Stateless and simple - No databases to manage, no servers to patch, no Docker containers to maintain. It's just code that runs when needed.
Addendum: Running locally
For development, you can run the server locally with Wrangler's dev mode:
npm run devThis starts a local server at http://localhost:8787. You can test the endpoints:
curl http://localhost:8787/healthTo use it with Claude Desktop, update your config to point to localhost:
{
"mcpServers": {
"weather": {
"url": "http://localhost:8787/mcp"
}
}
}Restart Claude Desktop and it'll connect to your local server instead. This is useful for testing changes before deploying.

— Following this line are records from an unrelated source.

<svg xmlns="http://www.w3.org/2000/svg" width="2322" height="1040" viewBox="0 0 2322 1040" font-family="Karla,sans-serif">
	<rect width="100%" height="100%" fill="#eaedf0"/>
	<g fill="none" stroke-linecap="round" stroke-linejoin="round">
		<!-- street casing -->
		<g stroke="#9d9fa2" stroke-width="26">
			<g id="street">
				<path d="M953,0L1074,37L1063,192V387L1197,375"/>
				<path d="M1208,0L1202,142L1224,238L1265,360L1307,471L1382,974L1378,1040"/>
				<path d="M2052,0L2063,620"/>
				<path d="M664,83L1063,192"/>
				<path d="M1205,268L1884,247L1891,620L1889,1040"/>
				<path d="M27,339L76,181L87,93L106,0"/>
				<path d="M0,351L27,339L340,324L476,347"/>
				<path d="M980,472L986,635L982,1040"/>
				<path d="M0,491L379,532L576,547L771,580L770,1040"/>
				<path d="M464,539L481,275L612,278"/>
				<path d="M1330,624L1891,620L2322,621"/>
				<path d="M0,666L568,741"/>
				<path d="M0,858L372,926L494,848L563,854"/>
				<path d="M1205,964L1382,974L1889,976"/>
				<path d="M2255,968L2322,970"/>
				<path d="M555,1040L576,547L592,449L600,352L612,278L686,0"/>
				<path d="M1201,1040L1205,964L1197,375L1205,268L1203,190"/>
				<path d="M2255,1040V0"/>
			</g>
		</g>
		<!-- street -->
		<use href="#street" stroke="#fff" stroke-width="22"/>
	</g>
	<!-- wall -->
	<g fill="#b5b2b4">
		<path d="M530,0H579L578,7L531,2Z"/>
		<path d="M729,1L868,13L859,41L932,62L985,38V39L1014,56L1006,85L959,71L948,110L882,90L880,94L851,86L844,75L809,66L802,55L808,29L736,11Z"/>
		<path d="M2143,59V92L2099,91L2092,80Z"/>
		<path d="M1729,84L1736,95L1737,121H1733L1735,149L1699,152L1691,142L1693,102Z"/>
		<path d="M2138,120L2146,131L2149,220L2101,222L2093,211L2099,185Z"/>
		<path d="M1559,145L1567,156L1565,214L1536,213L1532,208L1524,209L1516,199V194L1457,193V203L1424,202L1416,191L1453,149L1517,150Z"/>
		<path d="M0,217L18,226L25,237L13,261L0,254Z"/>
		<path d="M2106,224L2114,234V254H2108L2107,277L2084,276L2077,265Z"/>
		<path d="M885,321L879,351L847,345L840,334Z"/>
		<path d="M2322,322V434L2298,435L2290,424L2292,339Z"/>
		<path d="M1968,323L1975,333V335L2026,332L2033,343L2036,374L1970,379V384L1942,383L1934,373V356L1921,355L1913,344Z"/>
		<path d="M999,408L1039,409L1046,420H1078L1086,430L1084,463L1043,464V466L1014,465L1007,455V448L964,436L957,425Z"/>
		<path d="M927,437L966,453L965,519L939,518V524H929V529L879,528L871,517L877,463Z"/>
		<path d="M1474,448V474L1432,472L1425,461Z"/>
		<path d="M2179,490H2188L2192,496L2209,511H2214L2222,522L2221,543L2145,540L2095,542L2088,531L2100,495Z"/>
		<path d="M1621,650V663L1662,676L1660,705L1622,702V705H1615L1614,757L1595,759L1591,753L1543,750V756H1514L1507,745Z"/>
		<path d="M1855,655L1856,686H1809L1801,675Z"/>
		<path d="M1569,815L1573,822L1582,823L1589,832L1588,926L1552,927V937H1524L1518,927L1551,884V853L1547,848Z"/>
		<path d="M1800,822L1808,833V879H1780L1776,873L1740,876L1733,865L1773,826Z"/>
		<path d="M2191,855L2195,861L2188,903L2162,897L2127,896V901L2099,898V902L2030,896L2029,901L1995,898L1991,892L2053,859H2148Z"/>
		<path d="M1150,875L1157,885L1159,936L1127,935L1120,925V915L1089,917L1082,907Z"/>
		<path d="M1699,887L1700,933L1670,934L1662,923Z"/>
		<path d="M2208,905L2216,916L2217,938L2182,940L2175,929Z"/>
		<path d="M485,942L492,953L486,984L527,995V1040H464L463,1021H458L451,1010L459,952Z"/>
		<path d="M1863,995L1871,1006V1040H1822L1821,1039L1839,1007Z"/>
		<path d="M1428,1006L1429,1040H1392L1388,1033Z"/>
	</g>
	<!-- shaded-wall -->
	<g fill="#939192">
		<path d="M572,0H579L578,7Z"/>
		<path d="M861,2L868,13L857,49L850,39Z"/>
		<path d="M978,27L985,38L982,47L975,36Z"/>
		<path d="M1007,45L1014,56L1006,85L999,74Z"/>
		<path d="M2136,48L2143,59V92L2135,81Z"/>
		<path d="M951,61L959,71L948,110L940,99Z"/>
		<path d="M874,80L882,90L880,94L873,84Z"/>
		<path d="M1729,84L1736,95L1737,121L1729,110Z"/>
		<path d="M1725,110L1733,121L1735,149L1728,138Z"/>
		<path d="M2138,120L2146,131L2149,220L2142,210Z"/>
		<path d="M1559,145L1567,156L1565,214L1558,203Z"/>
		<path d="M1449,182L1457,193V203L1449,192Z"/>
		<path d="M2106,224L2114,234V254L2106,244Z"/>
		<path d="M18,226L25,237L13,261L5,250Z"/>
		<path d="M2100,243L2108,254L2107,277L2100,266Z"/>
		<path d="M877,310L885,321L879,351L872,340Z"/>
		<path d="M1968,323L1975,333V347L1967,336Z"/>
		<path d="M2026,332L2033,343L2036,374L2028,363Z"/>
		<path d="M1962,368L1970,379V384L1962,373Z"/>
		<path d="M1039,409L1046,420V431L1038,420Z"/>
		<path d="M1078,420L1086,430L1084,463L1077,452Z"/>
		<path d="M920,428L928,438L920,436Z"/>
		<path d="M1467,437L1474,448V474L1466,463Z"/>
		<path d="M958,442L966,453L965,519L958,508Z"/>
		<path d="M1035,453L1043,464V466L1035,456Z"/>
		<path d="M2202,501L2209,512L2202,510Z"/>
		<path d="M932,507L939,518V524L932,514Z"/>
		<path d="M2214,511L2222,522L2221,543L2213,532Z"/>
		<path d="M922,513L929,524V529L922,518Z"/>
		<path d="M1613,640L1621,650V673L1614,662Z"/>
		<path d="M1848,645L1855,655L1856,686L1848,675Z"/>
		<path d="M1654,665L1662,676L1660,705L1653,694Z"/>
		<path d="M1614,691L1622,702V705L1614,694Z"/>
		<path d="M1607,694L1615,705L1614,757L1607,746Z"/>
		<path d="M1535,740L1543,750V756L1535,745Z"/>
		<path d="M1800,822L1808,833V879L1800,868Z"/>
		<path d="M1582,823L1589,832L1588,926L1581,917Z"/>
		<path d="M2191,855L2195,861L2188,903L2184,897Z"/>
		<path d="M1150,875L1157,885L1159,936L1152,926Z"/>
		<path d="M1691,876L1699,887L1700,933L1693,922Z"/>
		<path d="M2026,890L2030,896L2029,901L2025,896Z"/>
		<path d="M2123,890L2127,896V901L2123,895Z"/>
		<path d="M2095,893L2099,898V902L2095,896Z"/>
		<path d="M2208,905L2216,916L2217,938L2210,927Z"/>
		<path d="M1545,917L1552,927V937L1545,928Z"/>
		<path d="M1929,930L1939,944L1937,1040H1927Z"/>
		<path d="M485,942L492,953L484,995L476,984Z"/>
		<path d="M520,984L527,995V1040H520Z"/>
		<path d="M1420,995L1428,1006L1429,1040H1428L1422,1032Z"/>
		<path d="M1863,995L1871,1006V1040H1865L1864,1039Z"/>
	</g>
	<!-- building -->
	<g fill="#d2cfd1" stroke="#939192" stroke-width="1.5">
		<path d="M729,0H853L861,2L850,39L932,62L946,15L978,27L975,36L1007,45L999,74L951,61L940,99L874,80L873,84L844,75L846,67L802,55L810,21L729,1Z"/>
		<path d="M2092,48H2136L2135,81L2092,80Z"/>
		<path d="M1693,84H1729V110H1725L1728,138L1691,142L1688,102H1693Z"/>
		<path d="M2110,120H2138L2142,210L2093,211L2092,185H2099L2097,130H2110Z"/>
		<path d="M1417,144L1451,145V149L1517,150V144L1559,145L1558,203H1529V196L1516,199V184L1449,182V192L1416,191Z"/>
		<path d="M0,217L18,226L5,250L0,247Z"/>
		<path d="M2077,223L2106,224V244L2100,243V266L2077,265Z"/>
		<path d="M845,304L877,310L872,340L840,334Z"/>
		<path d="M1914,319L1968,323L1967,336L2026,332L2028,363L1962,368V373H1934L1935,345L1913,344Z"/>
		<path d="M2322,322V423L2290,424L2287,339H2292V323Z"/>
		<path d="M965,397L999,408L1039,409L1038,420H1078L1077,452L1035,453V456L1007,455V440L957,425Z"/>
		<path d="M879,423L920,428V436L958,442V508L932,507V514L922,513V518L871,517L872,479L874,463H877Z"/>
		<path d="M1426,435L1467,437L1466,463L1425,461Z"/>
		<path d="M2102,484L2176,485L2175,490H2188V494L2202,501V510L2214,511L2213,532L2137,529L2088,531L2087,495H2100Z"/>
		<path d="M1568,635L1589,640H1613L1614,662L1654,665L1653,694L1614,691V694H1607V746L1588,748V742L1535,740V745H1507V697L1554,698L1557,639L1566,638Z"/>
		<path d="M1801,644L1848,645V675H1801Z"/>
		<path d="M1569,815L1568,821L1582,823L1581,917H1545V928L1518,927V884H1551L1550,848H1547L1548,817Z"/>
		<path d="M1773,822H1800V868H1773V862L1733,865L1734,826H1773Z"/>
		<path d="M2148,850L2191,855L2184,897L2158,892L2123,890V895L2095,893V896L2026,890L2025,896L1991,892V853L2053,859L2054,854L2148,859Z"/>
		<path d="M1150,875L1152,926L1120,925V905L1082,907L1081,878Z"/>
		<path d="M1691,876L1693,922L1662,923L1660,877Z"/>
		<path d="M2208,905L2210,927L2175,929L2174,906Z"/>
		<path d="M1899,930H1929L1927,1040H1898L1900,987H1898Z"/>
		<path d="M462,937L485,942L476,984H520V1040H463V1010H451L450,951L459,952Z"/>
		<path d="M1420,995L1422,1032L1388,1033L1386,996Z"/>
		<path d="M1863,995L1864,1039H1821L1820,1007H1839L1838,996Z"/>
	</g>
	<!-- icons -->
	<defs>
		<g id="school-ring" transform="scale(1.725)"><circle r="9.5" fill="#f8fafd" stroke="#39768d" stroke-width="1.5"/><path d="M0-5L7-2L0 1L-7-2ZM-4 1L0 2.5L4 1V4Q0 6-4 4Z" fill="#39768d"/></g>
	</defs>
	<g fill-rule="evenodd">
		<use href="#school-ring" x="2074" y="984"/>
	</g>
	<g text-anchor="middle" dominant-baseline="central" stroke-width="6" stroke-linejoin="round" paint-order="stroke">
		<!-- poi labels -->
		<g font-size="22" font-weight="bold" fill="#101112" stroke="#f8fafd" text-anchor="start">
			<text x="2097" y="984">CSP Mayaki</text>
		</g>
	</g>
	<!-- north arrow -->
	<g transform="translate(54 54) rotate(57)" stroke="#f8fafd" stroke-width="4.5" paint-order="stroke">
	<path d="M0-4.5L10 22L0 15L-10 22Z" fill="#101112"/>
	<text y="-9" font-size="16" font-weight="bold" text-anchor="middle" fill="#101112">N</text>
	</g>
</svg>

The nice thing about MCP over HTTP is you can switch between local and deployed just by changing the URL. When you're ready to go live, deploy to Workers and update the config. No code changes needed.
What's next
This is a basic weather server, but it shows the pattern for building MCP servers on Cloudflare Workers. You could extend it with:
More weather data (UV index, air quality, hourly forecasts)
Multiple weather sources (compare forecasts from different APIs)
Historical weather data
Weather alerts and warnings
Caching to reduce API calls
The same pattern works for other kinds of data too. Want to give Claude access to your company's internal APIs? Want to build tools that read from databases or call external services? MCP servers on Workers are a solid foundation.
The combination of MCP's protocol, Cloudflare's agents package, and Workers' edge deployment makes it surprisingly straightforward to extend Claude with whatever capabilities you need. And unlike browser extensions or API wrappers, MCP servers work across all MCP clients - not just Claude Desktop.
Now go build something useful and tell Claude what the weather's like.